● TASK TO CARRY OUT
Every line of the data below is to be duplicated exactly, pictures excepted.

[Data entries]
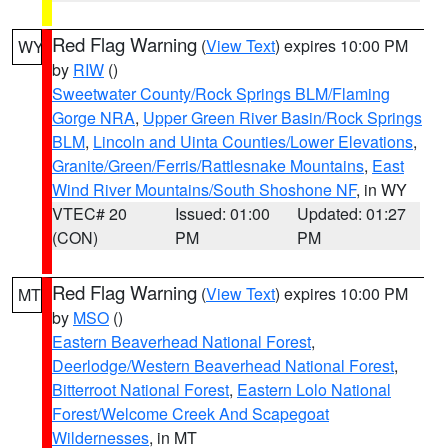
Red Flag Warning
(
View Text
) expires 10:00 PM
WY
by
RIW
()
Sweetwater County/Rock Springs BLM/Flaming
Gorge NRA
,
Upper Green River Basin/Rock Springs
BLM
,
Lincoln and Uinta Counties/Lower Elevations
,
Granite/Green/Ferris/Rattlesnake Mountains
,
East
Wind River Mountains/South Shoshone NF
, in WY
VTEC# 20
Issued: 01:00
Updated: 01:27
(CON)
PM
PM
Red Flag Warning
(
View Text
) expires 10:00 PM
MT
by
MSO
()
Eastern Beaverhead National Forest
,
Deerlodge/Western Beaverhead National Forest
,
Bitterroot National Forest
,
Eastern Lolo National
Forest/Welcome Creek And Scapegoat
Wildernesses
, in MT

● ANSWER SPACE
Red Flag Warning
(
View Text
) expires 10:00 PM
WY
by
RIW
()
Sweetwater County/Rock Springs BLM/Flaming
Gorge NRA
,
Upper Green River Basin/Rock Springs
BLM
,
Lincoln and Uinta Counties/Lower Elevations
,
Granite/Green/Ferris/Rattlesnake Mountains
,
East
Wind River Mountains/South Shoshone NF
, in WY
VTEC# 20
Issued: 01:00
Updated: 01:27
(CON)
PM
PM
Red Flag Warning
(
View Text
) expires 10:00 PM
MT
by
MSO
()
Eastern Beaverhead National Forest
,
Deerlodge/Western Beaverhead National Forest
,
Bitterroot National Forest
,
Eastern Lolo National
Forest/Welcome Creek And Scapegoat
Wildernesses
, in MT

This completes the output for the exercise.